British Food Journal Volume 8 Issue 8 1906
Article publication date: 1 August 1906
It is an ill wind that blows nobody good, and the British public may be congratulated on the salutary, if rude, awakening which the gale raised in Chicago has given them. Peacefully slumbering, and content for years to accept as gospel truths the asseverations of all sorts and conditions of food‐fakers, both of home and foreign growth, the “Britisher” has suddenly received a shock from which it will take him a long time to recover.

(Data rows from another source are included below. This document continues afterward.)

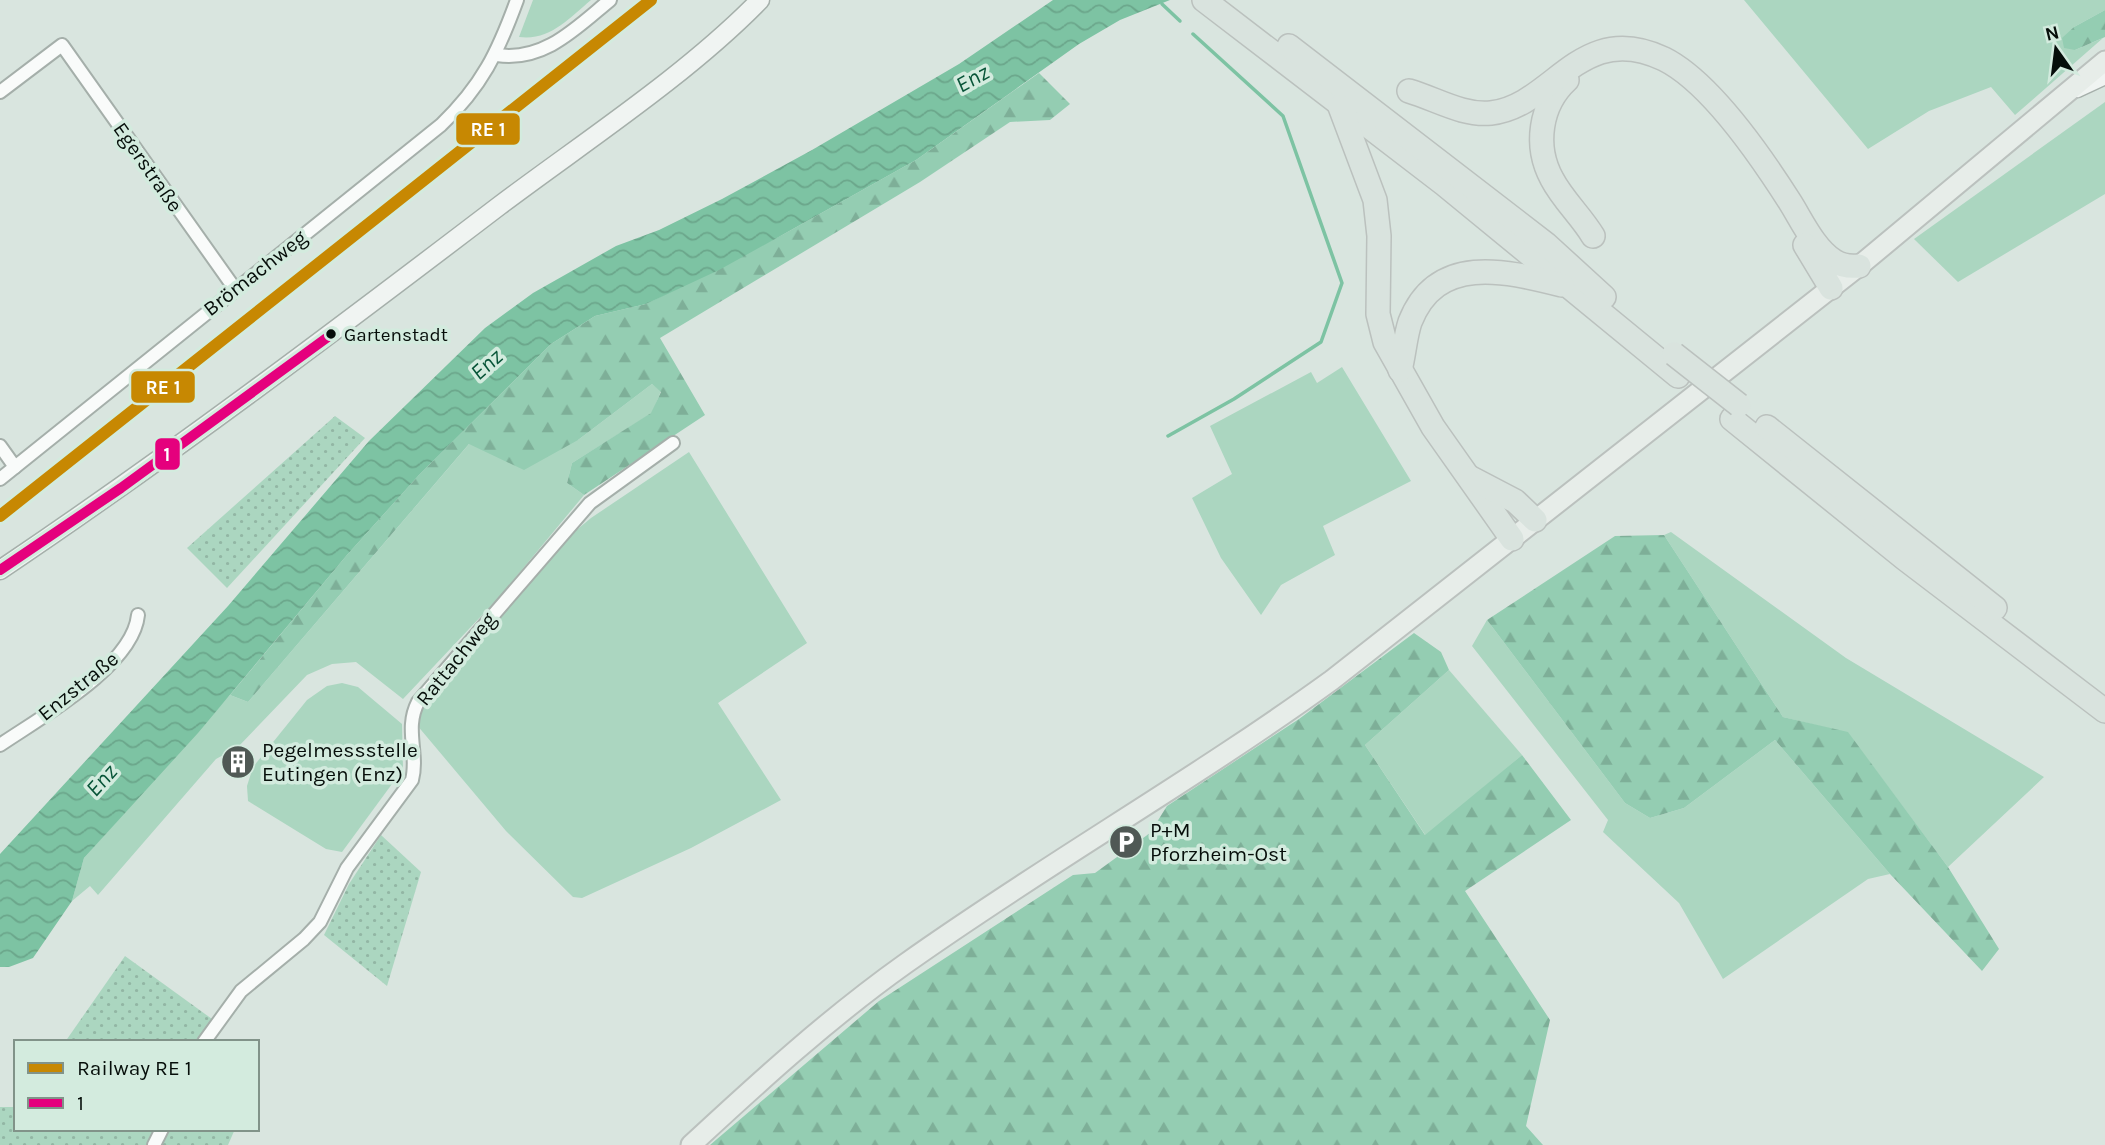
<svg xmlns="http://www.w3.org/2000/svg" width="2105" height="1145" viewBox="0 0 2105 1145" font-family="Karla,sans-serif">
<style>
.grass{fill:#abd6c0}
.forest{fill:url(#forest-firs)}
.garden{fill:url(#garden-dots)}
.water{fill:url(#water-waves)}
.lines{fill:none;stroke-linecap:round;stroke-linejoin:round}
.stream{stroke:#7dc3a3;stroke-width:3.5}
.street-casing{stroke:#a5afaa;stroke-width:16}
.secondary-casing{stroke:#a5afaa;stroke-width:21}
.primary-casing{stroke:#bbc1be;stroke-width:23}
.highway-casing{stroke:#bbc1be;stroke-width:26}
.street{stroke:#f9fbfa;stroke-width:12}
.secondary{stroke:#f0f4f2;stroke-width:18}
.primary{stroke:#e7ede9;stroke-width:19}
.highway{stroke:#d9e3de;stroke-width:23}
.highway-bridge-casing{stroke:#bbc1be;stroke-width:26;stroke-linecap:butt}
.highway-bridge{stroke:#d9e3de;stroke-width:23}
.bus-1-casing{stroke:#d3ebde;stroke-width:16}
.bus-1{stroke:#e5007d;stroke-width:10}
.rail-1-casing{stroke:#d3ebde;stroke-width:18}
.rail-1{stroke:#c78802;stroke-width:12}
.bus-dot{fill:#060e0a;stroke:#d3ebde;stroke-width:2.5}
.labels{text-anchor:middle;stroke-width:7;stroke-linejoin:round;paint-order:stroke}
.bus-label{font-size:19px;fill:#060e0a;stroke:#d3ebde;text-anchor:start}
.street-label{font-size:21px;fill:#060e0a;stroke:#d3ebde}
.poi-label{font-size:21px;fill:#060e0a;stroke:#d3ebde;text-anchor:start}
.water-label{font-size:23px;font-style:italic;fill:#085538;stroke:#d3ebde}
.line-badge{stroke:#d3ebde;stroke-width:2.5}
.badge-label{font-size:19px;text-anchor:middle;font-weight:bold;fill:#fff}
</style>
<defs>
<pattern id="forest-firs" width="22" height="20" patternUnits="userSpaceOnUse" patternTransform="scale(1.75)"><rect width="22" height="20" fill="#94cdb2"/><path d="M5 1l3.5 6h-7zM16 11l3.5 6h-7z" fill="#7eaf98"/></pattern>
<pattern id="garden-dots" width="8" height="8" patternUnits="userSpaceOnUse" patternTransform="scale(1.75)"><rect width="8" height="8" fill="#abd6c0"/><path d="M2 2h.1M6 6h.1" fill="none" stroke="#92b6a4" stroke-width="1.8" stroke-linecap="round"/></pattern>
<pattern id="water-waves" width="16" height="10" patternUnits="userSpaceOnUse" patternTransform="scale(1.75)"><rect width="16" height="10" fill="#7dc3a3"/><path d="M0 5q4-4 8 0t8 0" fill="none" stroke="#6ba68b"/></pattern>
</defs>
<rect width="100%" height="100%" fill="#d9e5df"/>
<g class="grass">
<path d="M533,0H591C568,19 550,41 519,37Z"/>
<path d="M1744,0H2105V10L2074,27L2075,50L2103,38L2015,115L1991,87L1929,111L1868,149Z"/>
<path d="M2105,102V194L1958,282L1914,239Z"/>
<path d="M1342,367L1411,481L1323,526L1335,555L1281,585L1261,615L1221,558L1192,498L1232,474L1210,426L1311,372L1317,383Z"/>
<path d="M652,384L661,391L652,413L572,463L567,483L584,495L501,595L403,699L356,662L332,664L307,675L238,747L216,759L98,895L90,886L72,901L84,858L230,695L248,702L470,443L578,440Z"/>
<path d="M689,452L807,643L718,703L781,800L691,848L582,898L573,897L506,831L411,718L537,563L591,518Z"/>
<path d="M1671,532L1846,658L2044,777L1948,867L1848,733L1783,717L1664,535Z"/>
<path d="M1487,620L1625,803L1650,818L1684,808L1775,740L1890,874L1868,879L1723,979L1679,903L1603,832L1608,820L1472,646Z"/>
<path d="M1449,670L1522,755L1426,836L1365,745Z"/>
<path d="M342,683L358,687L402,724L403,769L342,852L326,849L248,801L247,786L253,767L307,700L327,686Z"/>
</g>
<g class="forest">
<path d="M2105,10V37L2075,50L2064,48L2062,38L2074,27Z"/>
<path d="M1039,73L1070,104L1050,120L1010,122L920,182L660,338L705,415L584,495L567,483L572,463L651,413L661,392L652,384L578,440L524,470L469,444L248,702L230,695L347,555L419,475L551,344L595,316L646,304L784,234L916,160Z"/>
<path d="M1664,535L1783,717L1848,732L1948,867L1999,949L1982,971L1890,874L1775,740L1684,808L1650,818L1625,803L1487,620L1615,536Z"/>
<path d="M1414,633L1441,652L1449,670L1365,745L1425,835L1522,755L1571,820L1465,891L1550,1020L1526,1126L1543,1145H710L879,1001L1073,875L1095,873L1150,833L1167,806L1299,719Z"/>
</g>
<g class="garden">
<path d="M335,416L365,438L227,588L187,548Z"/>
<path d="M381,835L421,872L387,986L324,935L349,884Z"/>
<path d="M125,956L212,1019L199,1042H65Z"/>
<path d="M0,1107H16V1129H235L228,1145H0Z"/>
</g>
<path class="water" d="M1053,0H1170L1120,20L1079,44L916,160L784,234L719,270L646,304L595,316L551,344L419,475L347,555L198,733L84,858L72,901L33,958L9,967H0V854L228,606L369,441L485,328L533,293L616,246L659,230L722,199L812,150L959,64Z"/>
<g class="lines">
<g class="stream">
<path d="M1162,4L1180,21"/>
<path d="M1168,436L1234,399L1321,342L1342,283L1283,116L1193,34"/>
</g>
<g class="street-casing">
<g id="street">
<path d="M497,55C544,62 576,28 610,0"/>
<path d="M0,92L62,45L235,289"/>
<path d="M0,446L15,467"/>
<path d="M0,479L441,125C482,86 498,52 517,0"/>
<path d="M0,745C41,717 133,666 138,615"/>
<path d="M204,1042L241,991L304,939L320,922L347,868L412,780C419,753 404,729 418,702L590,503L673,443"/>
<path d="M154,1145L162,1129"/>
</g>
</g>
<g class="secondary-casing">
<g id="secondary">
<path d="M2077,88L2105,75"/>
<path d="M0,570C171,455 335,331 499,206C584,142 687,75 760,0"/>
</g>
</g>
<g class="primary-casing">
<path id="primary" d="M691,1145C759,1082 829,1018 905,964C1044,865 1194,780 1332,680L1859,266L2105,61"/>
</g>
<g class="highway-casing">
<g id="highway">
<path d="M1204,0L1444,184L1678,376"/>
<path d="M1289,46L1546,244L1604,297"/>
<path d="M1567,80C1540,105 1534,146 1552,179C1563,200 1581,216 1593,236"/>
<path d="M1409,91C1436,99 1463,116 1491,113C1554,106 1580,19 1664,59C1710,82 1762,158 1790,202C1802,221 1814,248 1834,261C1842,266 1850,267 1859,266"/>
<path d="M1340,107L1375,200L1379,236L1378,314L1385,342L1433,427L1512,539"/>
<path d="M1805,245L1831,288"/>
<path d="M1400,370C1404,355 1405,337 1410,322C1437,253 1506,271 1562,285"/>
<path d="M1732,419L1904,558L2105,711"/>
<path d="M1767,427L1995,608"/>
<path d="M1471,478L1515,501L1535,520"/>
</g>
</g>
<use href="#street" class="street"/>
<use href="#secondary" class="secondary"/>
<use href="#primary" class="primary"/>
<use href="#highway" class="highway"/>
<g class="highway-bridge-casing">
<path id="highway-bridge" d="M1674,354L1739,405"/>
</g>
<use href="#highway-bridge" class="highway-bridge"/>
<g class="bus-1-casing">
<path id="bus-1" d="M0,570L121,488L332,334"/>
</g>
<use href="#bus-1" class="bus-1"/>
<g class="rail-1-casing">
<path id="rail-1" d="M0,516L651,0"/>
</g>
<use href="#rail-1" class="rail-1"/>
</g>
<defs>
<g id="building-disc" transform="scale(1.75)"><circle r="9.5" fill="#505955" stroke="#d3ebde"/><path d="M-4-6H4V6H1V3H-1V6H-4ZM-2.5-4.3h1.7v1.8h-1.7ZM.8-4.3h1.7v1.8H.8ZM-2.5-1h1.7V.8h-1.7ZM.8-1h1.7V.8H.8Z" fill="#fff"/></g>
<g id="parking-disc" transform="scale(1.75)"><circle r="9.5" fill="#505955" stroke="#d3ebde"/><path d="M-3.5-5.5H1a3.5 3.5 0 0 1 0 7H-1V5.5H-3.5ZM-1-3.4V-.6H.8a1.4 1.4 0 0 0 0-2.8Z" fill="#fff"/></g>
</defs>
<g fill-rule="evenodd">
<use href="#building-disc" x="238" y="762"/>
<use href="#parking-disc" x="1126" y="842"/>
</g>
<circle class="bus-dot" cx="331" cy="334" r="6"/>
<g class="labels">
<g class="bus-label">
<text x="344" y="341">Gartenstadt</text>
</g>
<g class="street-label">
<text transform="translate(148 167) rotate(55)" y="7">Egerstraße</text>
<text transform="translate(255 273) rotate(-38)" y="7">Brömachweg</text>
<text transform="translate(456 659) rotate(-51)" y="7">Rattachweg</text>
<text transform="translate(78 686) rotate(-39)" y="7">Enzstraße</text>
</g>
<g class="poi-label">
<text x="262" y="757">Pegelmessstelle<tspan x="262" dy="24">Eutingen (Enz)</tspan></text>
<text x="1150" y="837">P+M<tspan x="1150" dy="24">Pforzheim-Ost</tspan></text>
</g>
<g class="water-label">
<text transform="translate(972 78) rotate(-29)" y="8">Enz</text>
<text transform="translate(486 364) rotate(-42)" y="8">Enz</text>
<text transform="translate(101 780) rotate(-48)" y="8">Enz</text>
</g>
</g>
<g class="line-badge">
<rect x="455" y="112" width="66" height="34" rx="7" fill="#c78802"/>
<rect x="130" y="370" width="66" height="34" rx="7" fill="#c78802"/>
<rect x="154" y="437" width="27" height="34" rx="7" fill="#e5007d"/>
</g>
<g class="badge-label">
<text x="488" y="136">RE 1</text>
<text x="163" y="394">RE 1</text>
<text x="167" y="461">1</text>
</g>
<rect x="14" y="1040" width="245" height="91" fill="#d3ebde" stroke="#819389" stroke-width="2"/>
<rect x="28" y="1063" width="35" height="10" fill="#c78802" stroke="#819389" stroke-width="2"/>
<text x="77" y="1075" font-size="21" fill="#060e0a">Railway RE 1</text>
<rect x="28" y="1098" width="35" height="10" fill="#e5007d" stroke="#819389" stroke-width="2"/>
<text x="77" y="1110" font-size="21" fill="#060e0a">1</text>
<g transform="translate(2056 49) rotate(346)" stroke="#d3ebde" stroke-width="5" paint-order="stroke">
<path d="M0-5L12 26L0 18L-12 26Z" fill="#060e0a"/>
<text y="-10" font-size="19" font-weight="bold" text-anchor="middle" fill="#060e0a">N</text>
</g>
</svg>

The abominable crime of milk‐adulteration—striking as it does at helpless infancy and at the vitality of the infirm and the weak; the “doctoring” of food products with a variety of pernicious drugs on the pleas of “preservation” and of meeting “public wants,” but in reality done for the sake of sordid gain; the gigantic meat and butter frauds, whereby largely the agricultural interest of this country has been brought to its present pass; the faking of beer and the wholesale arsenical poisoning which was one of its direct consequences; the denaturing of other foods by abstraction, substitution, and sophistication—all these things have been regarded by the “man in the street” with a sort of languid interest; have, at most, called forth passing comment from the lay press, and cheap sneers about faddery and faddists from various ignorant scribblers; while a succession of lethargic and feeble administrations have shelved the reports of their own Committees and Commissions, and, except under rare and abnormal pressure, have been content to adopt a policy of laissez faire.